Recently the council-owned company posted results showing profits rose by 20 per cent to £5.9 million during 2007. As a result, the city council stands to pick up a £2m dividend – just as the bus company is looking to axe loss-making services. This has understandably angered local residents and tourists alike, with the council perhaps feeling duty-bound to forgo a proportion of the dividend and to use this excess to ensure the continuation of bus services making marginal profits.

Ian Craig, managing director of Lothian Buses, said: "It is clear the disruption in the city centre and elsewhere has lost us more passengers than we have gained from the petrol price increases. This confirms that, due to the disruption, we have lost five per cent of our passengers. This is in line with figures from some major Princes Street retailers who, I understand, are reporting sales in central Edinburgh hit harder than at other locations."

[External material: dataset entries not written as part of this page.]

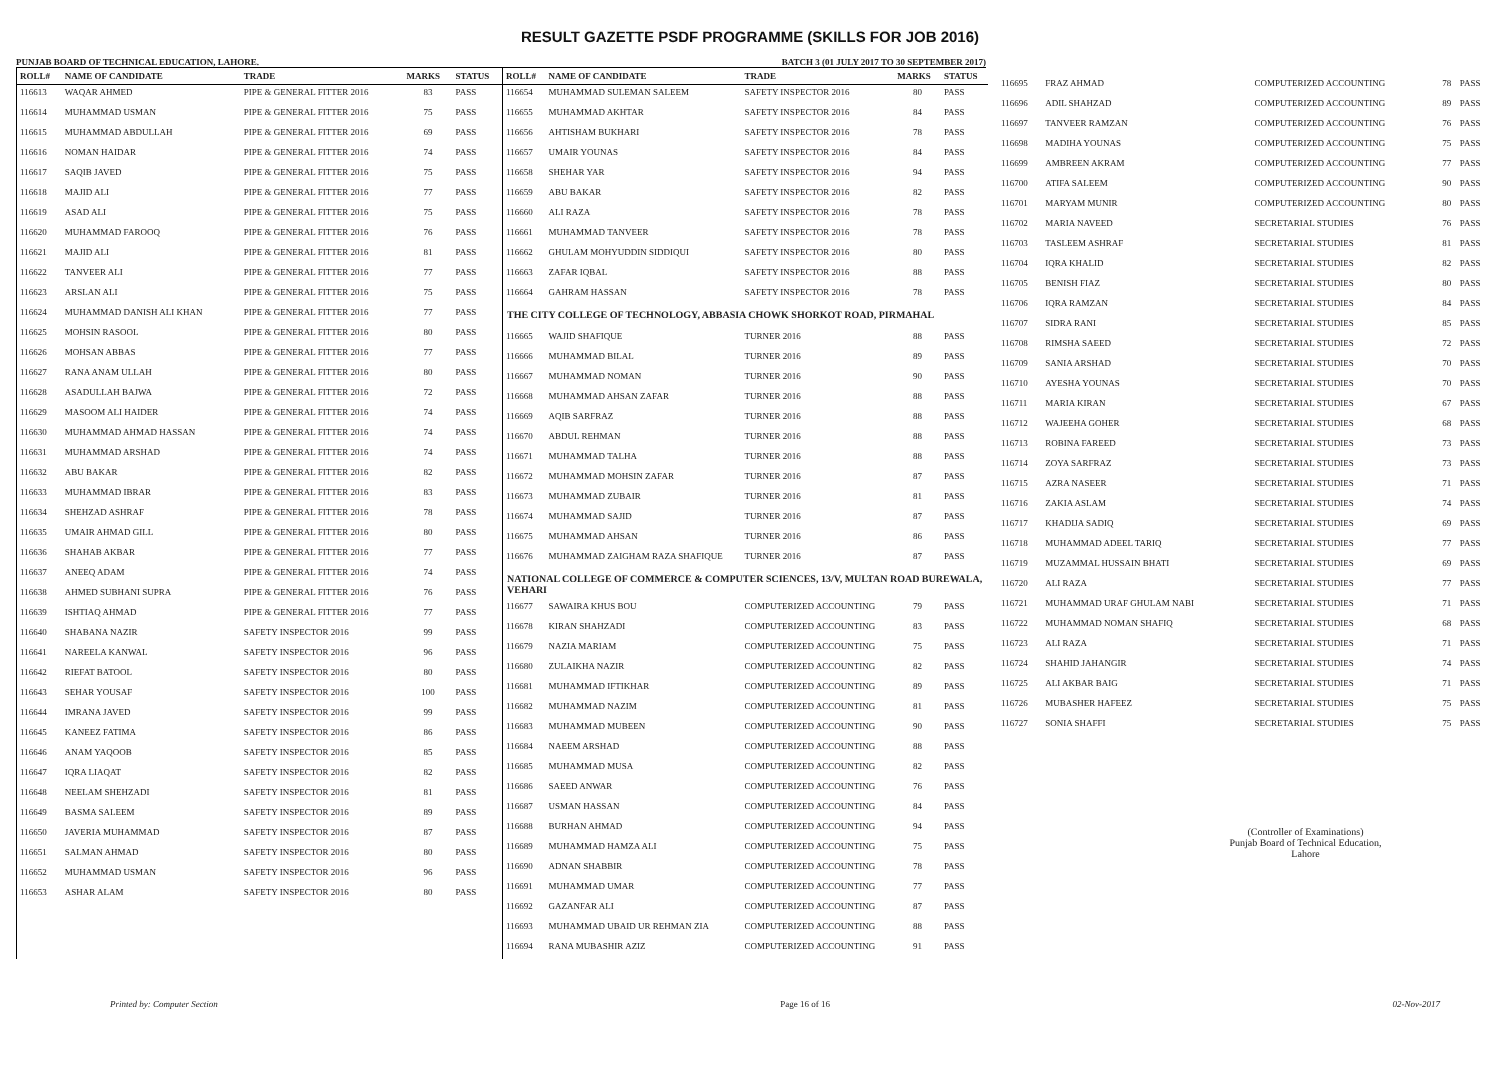RESULT GAZETTE PSDF PROGRAMME (SKILLS FOR JOB 2016)
PUNJAB BOARD OF TECHNICAL EDUCATION, LAHORE. BATCH 3 (01 JULY 2017 TO 30 SEPTEMBER 2017)
| ROLL# | NAME OF CANDIDATE | TRADE | MARKS | STATUS |
| --- | --- | --- | --- | --- |
| 116613 | WAQAR AHMED | PIPE & GENERAL FITTER 2016 | 83 | PASS |
| 116614 | MUHAMMAD USMAN | PIPE & GENERAL FITTER 2016 | 75 | PASS |
| 116615 | MUHAMMAD ABDULLAH | PIPE & GENERAL FITTER 2016 | 69 | PASS |
| 116616 | NOMAN HAIDAR | PIPE & GENERAL FITTER 2016 | 74 | PASS |
| 116617 | SAQIB JAVED | PIPE & GENERAL FITTER 2016 | 75 | PASS |
| 116618 | MAJID ALI | PIPE & GENERAL FITTER 2016 | 77 | PASS |
| 116619 | ASAD ALI | PIPE & GENERAL FITTER 2016 | 75 | PASS |
| 116620 | MUHAMMAD FAROOQ | PIPE & GENERAL FITTER 2016 | 76 | PASS |
| 116621 | MAJID ALI | PIPE & GENERAL FITTER 2016 | 81 | PASS |
| 116622 | TANVEER ALI | PIPE & GENERAL FITTER 2016 | 77 | PASS |
| 116623 | ARSLAN ALI | PIPE & GENERAL FITTER 2016 | 75 | PASS |
| 116624 | MUHAMMAD DANISH ALI KHAN | PIPE & GENERAL FITTER 2016 | 77 | PASS |
| 116625 | MOHSIN RASOOL | PIPE & GENERAL FITTER 2016 | 80 | PASS |
| 116626 | MOHSAN ABBAS | PIPE & GENERAL FITTER 2016 | 77 | PASS |
| 116627 | RANA ANAM ULLAH | PIPE & GENERAL FITTER 2016 | 80 | PASS |
| 116628 | ASADULLAH BAJWA | PIPE & GENERAL FITTER 2016 | 72 | PASS |
| 116629 | MASOOM ALI HAIDER | PIPE & GENERAL FITTER 2016 | 74 | PASS |
| 116630 | MUHAMMAD AHMAD HASSAN | PIPE & GENERAL FITTER 2016 | 74 | PASS |
| 116631 | MUHAMMAD ARSHAD | PIPE & GENERAL FITTER 2016 | 74 | PASS |
| 116632 | ABU BAKAR | PIPE & GENERAL FITTER 2016 | 82 | PASS |
| 116633 | MUHAMMAD IBRAR | PIPE & GENERAL FITTER 2016 | 83 | PASS |
| 116634 | SHEHZAD ASHRAF | PIPE & GENERAL FITTER 2016 | 78 | PASS |
| 116635 | UMAIR AHMAD GILL | PIPE & GENERAL FITTER 2016 | 80 | PASS |
| 116636 | SHAHAB AKBAR | PIPE & GENERAL FITTER 2016 | 77 | PASS |
| 116637 | ANEEQ ADAM | PIPE & GENERAL FITTER 2016 | 74 | PASS |
| 116638 | AHMED SUBHANI SUPRA | PIPE & GENERAL FITTER 2016 | 76 | PASS |
| 116639 | ISHTIAQ AHMAD | PIPE & GENERAL FITTER 2016 | 77 | PASS |
| 116640 | SHABANA NAZIR | SAFETY INSPECTOR 2016 | 99 | PASS |
| 116641 | NAREELA KANWAL | SAFETY INSPECTOR 2016 | 96 | PASS |
| 116642 | RIEFAT BATOOL | SAFETY INSPECTOR 2016 | 80 | PASS |
| 116643 | SEHAR YOUSAF | SAFETY INSPECTOR 2016 | 100 | PASS |
| 116644 | IMRANA JAVED | SAFETY INSPECTOR 2016 | 99 | PASS |
| 116645 | KANEEZ FATIMA | SAFETY INSPECTOR 2016 | 86 | PASS |
| 116646 | ANAM YAQOOB | SAFETY INSPECTOR 2016 | 85 | PASS |
| 116647 | IQRA LIAQAT | SAFETY INSPECTOR 2016 | 82 | PASS |
| 116648 | NEELAM SHEHZADI | SAFETY INSPECTOR 2016 | 81 | PASS |
| 116649 | BASMA SALEEM | SAFETY INSPECTOR 2016 | 89 | PASS |
| 116650 | JAVERIA MUHAMMAD | SAFETY INSPECTOR 2016 | 87 | PASS |
| 116651 | SALMAN AHMAD | SAFETY INSPECTOR 2016 | 80 | PASS |
| 116652 | MUHAMMAD USMAN | SAFETY INSPECTOR 2016 | 96 | PASS |
| 116653 | ASHAR ALAM | SAFETY INSPECTOR 2016 | 80 | PASS |
| ROLL# | NAME OF CANDIDATE | TRADE | MARKS | STATUS |
| --- | --- | --- | --- | --- |
| 116654 | MUHAMMAD SULEMAN SALEEM | SAFETY INSPECTOR 2016 | 80 | PASS |
| 116655 | MUHAMMAD AKHTAR | SAFETY INSPECTOR 2016 | 84 | PASS |
| 116656 | AHTISHAM BUKHARI | SAFETY INSPECTOR 2016 | 78 | PASS |
| 116657 | UMAIR YOUNAS | SAFETY INSPECTOR 2016 | 84 | PASS |
| 116658 | SHEHAR YAR | SAFETY INSPECTOR 2016 | 94 | PASS |
| 116659 | ABU BAKAR | SAFETY INSPECTOR 2016 | 82 | PASS |
| 116660 | ALI RAZA | SAFETY INSPECTOR 2016 | 78 | PASS |
| 116661 | MUHAMMAD TANVEER | SAFETY INSPECTOR 2016 | 78 | PASS |
| 116662 | GHULAM MOHYUDDIN SIDDIQUI | SAFETY INSPECTOR 2016 | 80 | PASS |
| 116663 | ZAFAR IQBAL | SAFETY INSPECTOR 2016 | 88 | PASS |
| 116664 | GAHRAM HASSAN | SAFETY INSPECTOR 2016 | 78 | PASS |
| THE CITY COLLEGE OF TECHNOLOGY, ABBASIA CHOWK SHORKOT ROAD, PIRMAHAL | | | | |
| 116665 | WAJID SHAFIQUE | TURNER 2016 | 88 | PASS |
| 116666 | MUHAMMAD BILAL | TURNER 2016 | 89 | PASS |
| 116667 | MUHAMMAD NOMAN | TURNER 2016 | 90 | PASS |
| 116668 | MUHAMMAD AHSAN ZAFAR | TURNER 2016 | 88 | PASS |
| 116669 | AQIB SARFRAZ | TURNER 2016 | 88 | PASS |
| 116670 | ABDUL REHMAN | TURNER 2016 | 88 | PASS |
| 116671 | MUHAMMAD TALHA | TURNER 2016 | 88 | PASS |
| 116672 | MUHAMMAD MOHSIN ZAFAR | TURNER 2016 | 87 | PASS |
| 116673 | MUHAMMAD ZUBAIR | TURNER 2016 | 81 | PASS |
| 116674 | MUHAMMAD SAJID | TURNER 2016 | 87 | PASS |
| 116675 | MUHAMMAD AHSAN | TURNER 2016 | 86 | PASS |
| 116676 | MUHAMMAD ZAIGHAM RAZA SHAFIQUE | TURNER 2016 | 87 | PASS |
| NATIONAL COLLEGE OF COMMERCE & COMPUTER SCIENCES, 13/V, MULTAN ROAD BUREWALA, VEHARI | | | | |
| 116677 | SAWAIRA KHUS BOU | COMPUTERIZED ACCOUNTING | 79 | PASS |
| 116678 | KIRAN SHAHZADI | COMPUTERIZED ACCOUNTING | 83 | PASS |
| 116679 | NAZIA MARIAM | COMPUTERIZED ACCOUNTING | 75 | PASS |
| 116680 | ZULAIKHA NAZIR | COMPUTERIZED ACCOUNTING | 82 | PASS |
| 116681 | MUHAMMAD IFTIKHAR | COMPUTERIZED ACCOUNTING | 89 | PASS |
| 116682 | MUHAMMAD NAZIM | COMPUTERIZED ACCOUNTING | 81 | PASS |
| 116683 | MUHAMMAD MUBEEN | COMPUTERIZED ACCOUNTING | 90 | PASS |
| 116684 | NAEEM ARSHAD | COMPUTERIZED ACCOUNTING | 88 | PASS |
| 116685 | MUHAMMAD MUSA | COMPUTERIZED ACCOUNTING | 82 | PASS |
| 116686 | SAEED ANWAR | COMPUTERIZED ACCOUNTING | 76 | PASS |
| 116687 | USMAN HASSAN | COMPUTERIZED ACCOUNTING | 84 | PASS |
| 116688 | BURHAN AHMAD | COMPUTERIZED ACCOUNTING | 94 | PASS |
| 116689 | MUHAMMAD HAMZA ALI | COMPUTERIZED ACCOUNTING | 75 | PASS |
| 116690 | ADNAN SHABBIR | COMPUTERIZED ACCOUNTING | 78 | PASS |
| 116691 | MUHAMMAD UMAR | COMPUTERIZED ACCOUNTING | 77 | PASS |
| 116692 | GAZANFAR ALI | COMPUTERIZED ACCOUNTING | 87 | PASS |
| 116693 | MUHAMMAD UBAID UR REHMAN ZIA | COMPUTERIZED ACCOUNTING | 88 | PASS |
| 116694 | RANA MUBASHIR AZIZ | COMPUTERIZED ACCOUNTING | 91 | PASS |
| 116695 | FRAZ AHMAD | COMPUTERIZED ACCOUNTING | 78 | PASS |
| 116696 | ADIL SHAHZAD | COMPUTERIZED ACCOUNTING | 89 | PASS |
| 116697 | TANVEER RAMZAN | COMPUTERIZED ACCOUNTING | 76 | PASS |
| 116698 | MADIHA YOUNAS | COMPUTERIZED ACCOUNTING | 75 | PASS |
| 116699 | AMBREEN AKRAM | COMPUTERIZED ACCOUNTING | 77 | PASS |
| 116700 | ATIFA SALEEM | COMPUTERIZED ACCOUNTING | 90 | PASS |
| 116701 | MARYAM MUNIR | COMPUTERIZED ACCOUNTING | 80 | PASS |
| 116702 | MARIA NAVEED | SECRETARIAL STUDIES | 76 | PASS |
| 116703 | TASLEEM ASHRAF | SECRETARIAL STUDIES | 81 | PASS |
| 116704 | IQRA KHALID | SECRETARIAL STUDIES | 82 | PASS |
| 116705 | BENISH FIAZ | SECRETARIAL STUDIES | 80 | PASS |
| 116706 | IQRA RAMZAN | SECRETARIAL STUDIES | 84 | PASS |
| 116707 | SIDRA RANI | SECRETARIAL STUDIES | 85 | PASS |
| 116708 | RIMSHA SAEED | SECRETARIAL STUDIES | 72 | PASS |
| 116709 | SANIA ARSHAD | SECRETARIAL STUDIES | 70 | PASS |
| 116710 | AYESHA YOUNAS | SECRETARIAL STUDIES | 70 | PASS |
| 116711 | MARIA KIRAN | SECRETARIAL STUDIES | 67 | PASS |
| 116712 | WAJEEHA GOHER | SECRETARIAL STUDIES | 68 | PASS |
| 116713 | ROBINA FAREED | SECRETARIAL STUDIES | 73 | PASS |
| 116714 | ZOYA SARFRAZ | SECRETARIAL STUDIES | 73 | PASS |
| 116715 | AZRA NASEER | SECRETARIAL STUDIES | 71 | PASS |
| 116716 | ZAKIA ASLAM | SECRETARIAL STUDIES | 74 | PASS |
| 116717 | KHADIJA SADIQ | SECRETARIAL STUDIES | 69 | PASS |
| 116718 | MUHAMMAD ADEEL TARIQ | SECRETARIAL STUDIES | 77 | PASS |
| 116719 | MUZAMMAL HUSSAIN BHATI | SECRETARIAL STUDIES | 69 | PASS |
| 116720 | ALI RAZA | SECRETARIAL STUDIES | 77 | PASS |
| 116721 | MUHAMMAD URAF GHULAM NABI | SECRETARIAL STUDIES | 71 | PASS |
| 116722 | MUHAMMAD NOMAN SHAFIQ | SECRETARIAL STUDIES | 68 | PASS |
| 116723 | ALI RAZA | SECRETARIAL STUDIES | 71 | PASS |
| 116724 | SHAHID JAHANGIR | SECRETARIAL STUDIES | 74 | PASS |
| 116725 | ALI AKBAR BAIG | SECRETARIAL STUDIES | 71 | PASS |
| 116726 | MUBASHER HAFEEZ | SECRETARIAL STUDIES | 75 | PASS |
| 116727 | SONIA SHAFFI | SECRETARIAL STUDIES | 75 | PASS |
(Controller of Examinations)
Punjab Board of Technical Education,
Lahore
Printed by: Computer Section Page 16 of 16 02-Nov-2017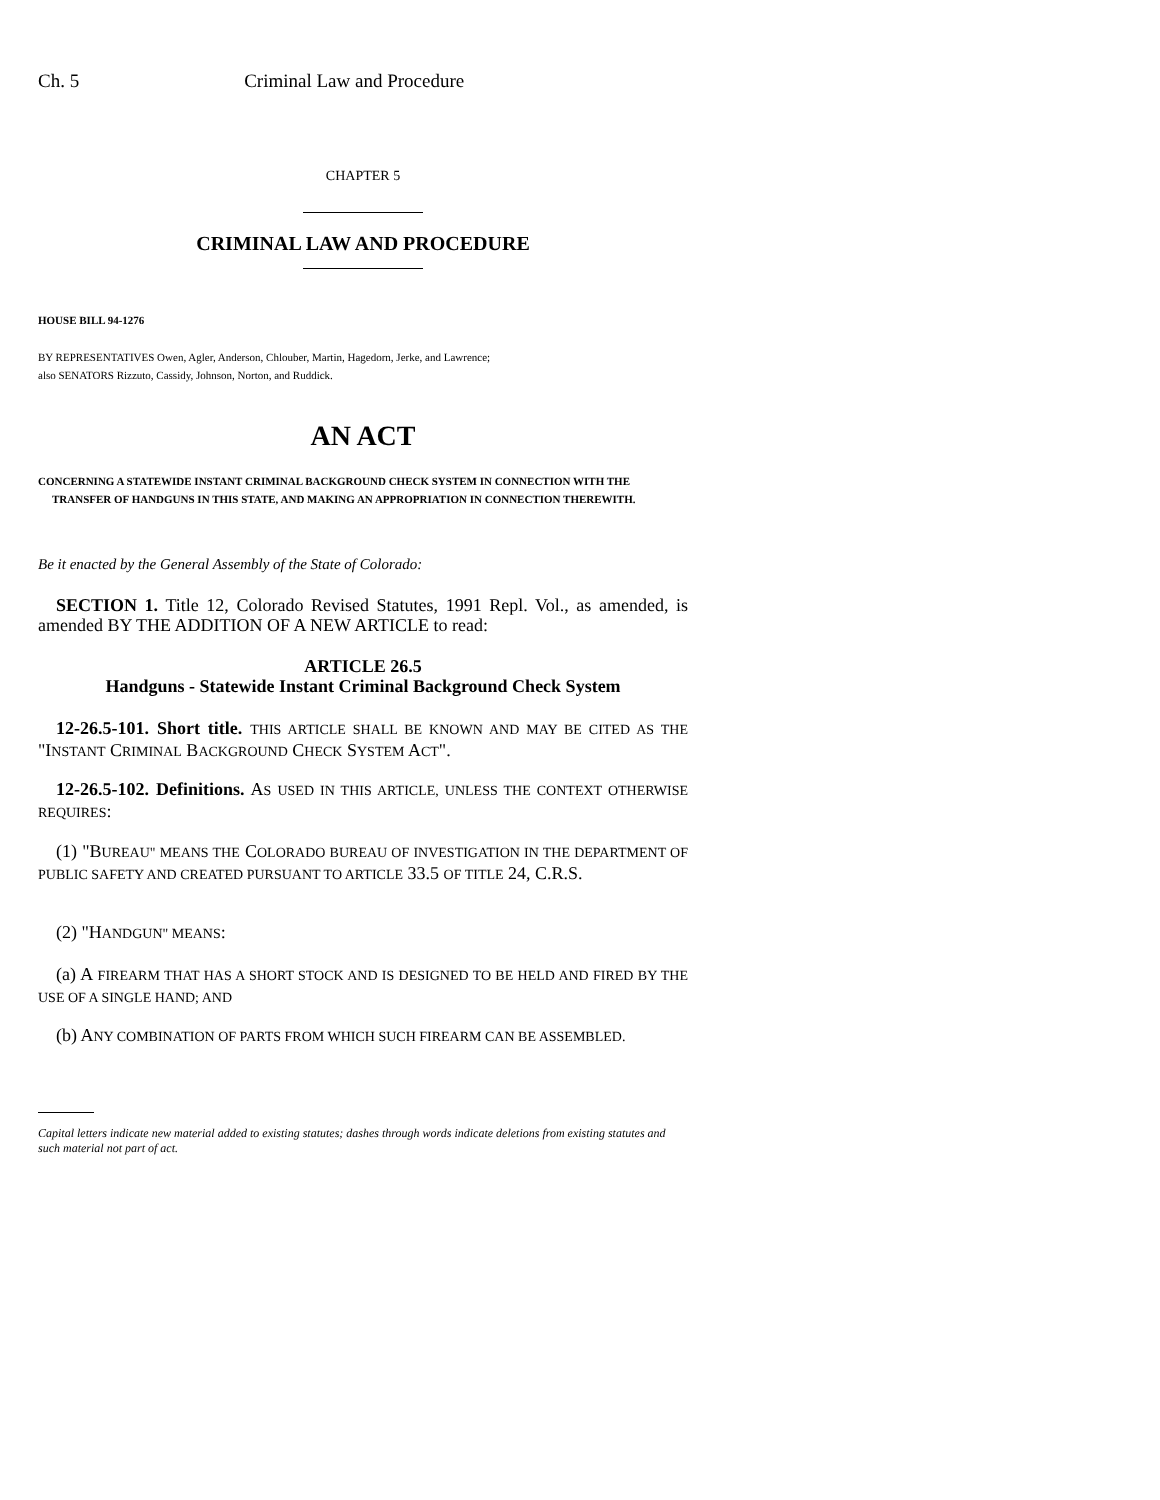Ch. 5 Criminal Law and Procedure
CHAPTER 5
CRIMINAL LAW AND PROCEDURE
HOUSE BILL 94-1276
BY REPRESENTATIVES Owen, Agler, Anderson, Chlouber, Martin, Hagedorn, Jerke, and Lawrence;
also SENATORS Rizzuto, Cassidy, Johnson, Norton, and Ruddick.
AN ACT
CONCERNING A STATEWIDE INSTANT CRIMINAL BACKGROUND CHECK SYSTEM IN CONNECTION WITH THE TRANSFER OF HANDGUNS IN THIS STATE, AND MAKING AN APPROPRIATION IN CONNECTION THEREWITH.
Be it enacted by the General Assembly of the State of Colorado:
SECTION 1. Title 12, Colorado Revised Statutes, 1991 Repl. Vol., as amended, is amended BY THE ADDITION OF A NEW ARTICLE to read:
ARTICLE 26.5
Handguns - Statewide Instant Criminal Background Check System
12-26.5-101. Short title. THIS ARTICLE SHALL BE KNOWN AND MAY BE CITED AS THE "INSTANT CRIMINAL BACKGROUND CHECK SYSTEM ACT".
12-26.5-102. Definitions. AS USED IN THIS ARTICLE, UNLESS THE CONTEXT OTHERWISE REQUIRES:
(1) "BUREAU" MEANS THE COLORADO BUREAU OF INVESTIGATION IN THE DEPARTMENT OF PUBLIC SAFETY AND CREATED PURSUANT TO ARTICLE 33.5 OF TITLE 24, C.R.S.
(2) "HANDGUN" MEANS:
(a) A FIREARM THAT HAS A SHORT STOCK AND IS DESIGNED TO BE HELD AND FIRED BY THE USE OF A SINGLE HAND; AND
(b) ANY COMBINATION OF PARTS FROM WHICH SUCH FIREARM CAN BE ASSEMBLED.
Capital letters indicate new material added to existing statutes; dashes through words indicate deletions from existing statutes and such material not part of act.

In March, Lothian Buses revealed it was facing a £4m shortfall because of increases in tax and fuel costs, as well as a Scottish Government freeze on a rebate to transport operators used to cover rises in fuel duty and the requirement to allocate more buses to maintain service frequencies during the disruptive roadworks to install the new tram system. Lothian claim that they are able to cope so far due to a very successful year in 2007 - a year in which only the day ticket increased in price. All this and a total of 85 brand new buses entered service on the streets of Edinburgh, at a cost of £17.8 million.